[GIVEN DATA]:
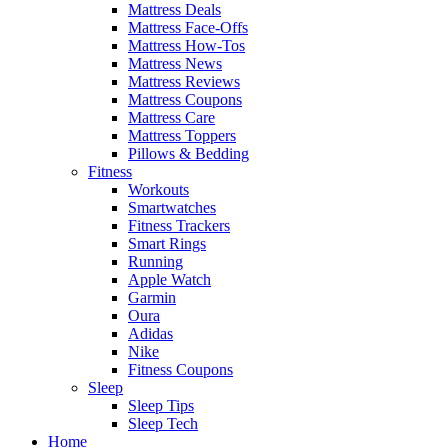
Mattress Deals
Mattress Face-Offs
Mattress How-Tos
Mattress News
Mattress Reviews
Mattress Coupons
Mattress Care
Mattress Toppers
Pillows & Bedding
Fitness
Workouts
Smartwatches
Fitness Trackers
Smart Rings
Running
Apple Watch
Garmin
Oura
Adidas
Nike
Fitness Coupons
Sleep
Sleep Tips
Sleep Tech
Home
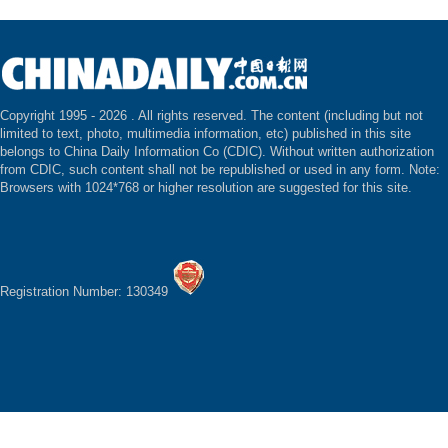
Copyright 1995 -
2026 . All rights reserved. The content (including but not
limited to text, photo, multimedia information, etc) published in this site
belongs to China Daily Information Co (CDIC). Without written authorization
from CDIC, such content shall not be republished or used in any form. Note:
Browsers with 1024*768 or higher resolution are suggested for this site.
Registration Number: 130349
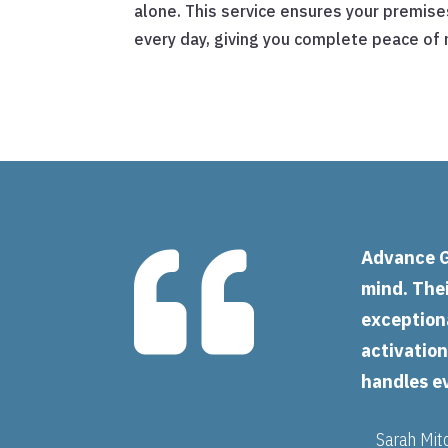
alone. This service ensures your premise
every day, giving you complete peace of 

Advance G
mind. Thei
exceptiona
activatio
handles e
Sarah Mit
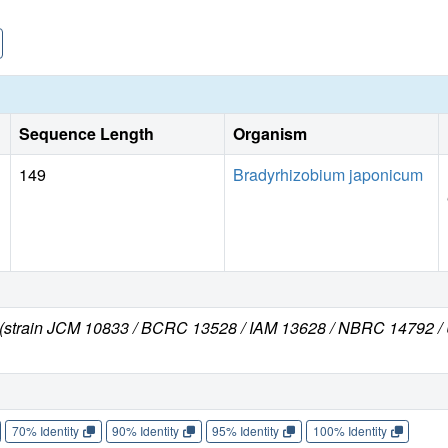
Sequence Length
Organism
149
Bradyrhizobium japonicum
s (strain JCM 10833 / BCRC 13528 / IAM 13628 / NBRC 14792 
70% Identity
90% Identity
95% Identity
100% Identity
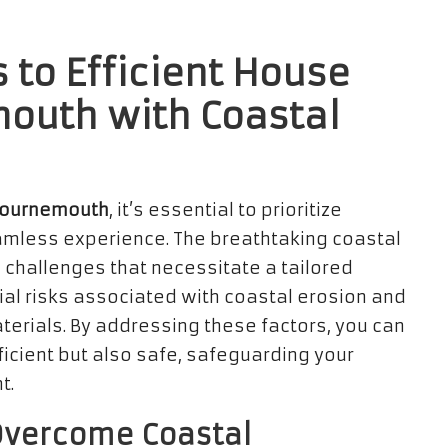
 to Efficient House
mouth with Coastal
Bournemouth
, it’s essential to prioritize
amless experience. The breathtaking coastal
challenges that necessitate a tailored
tial risks associated with coastal erosion and
aterials. By addressing these factors, you can
ficient but also safe, safeguarding your
t.
 Overcome Coastal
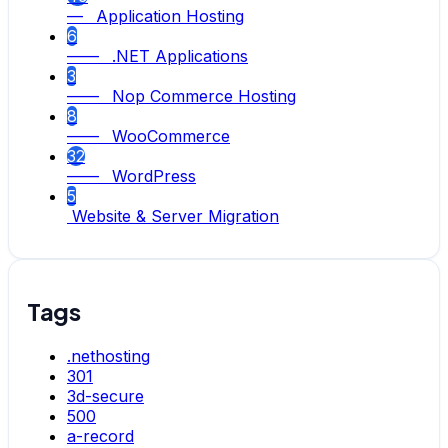
— Application Hosting
6
—— .NET Applications
3
—— Nop Commerce Hosting
8
—— WooCommerce
32
—— WordPress
5
Website & Server Migration
Tags
.nethosting
301
3d-secure
500
a-record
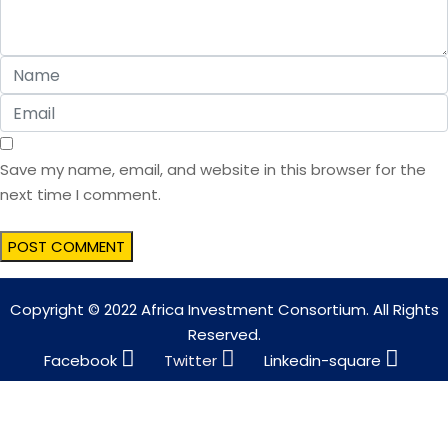
Save my name, email, and website in this browser for the
next time I comment.
Copyright © 2022 Africa Investment Consortium. All Rights
Reserved.
Facebook
Twitter
Linkedin-square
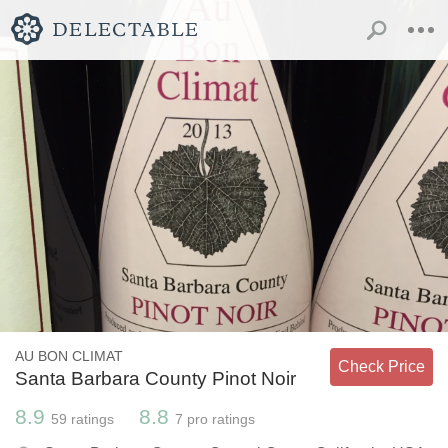
AU BON CLIMAT
Check Price
Santa Barbara County Pinot Noir
8.9
8.8
59
ratings
7
pro ratings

[YOUR ASSIGNMENT]:
With the line containing "challenges that necessitate a tailored" as the first line and the last line of the listing as the final one, reproduce that span exactly, without pictures.

[TASK OUTPUT]:
challenges that necessitate a tailored
tial risks associated with coastal erosion and
aterials. By addressing these factors, you can
ficient but also safe, safeguarding your
t.
 Overcome Coastal
— Application Hosting
6
—— .NET Applications
3
—— Nop Commerce Hosting
8
—— WooCommerce
32
—— WordPress
5
Website & Server Migration
Tags
.nethosting
301
3d-secure
500
a-record
Save my name, email, and website in this browser for the
next time I comment.
Copyright © 2022 Africa Investment Consortium. All Rights
Reserved.
Facebook
Twitter
Linkedin-square
AU BON CLIMAT
Check Price
Santa Barbara County Pinot Noir
8.9
8.8
59
ratings
7
pro ratings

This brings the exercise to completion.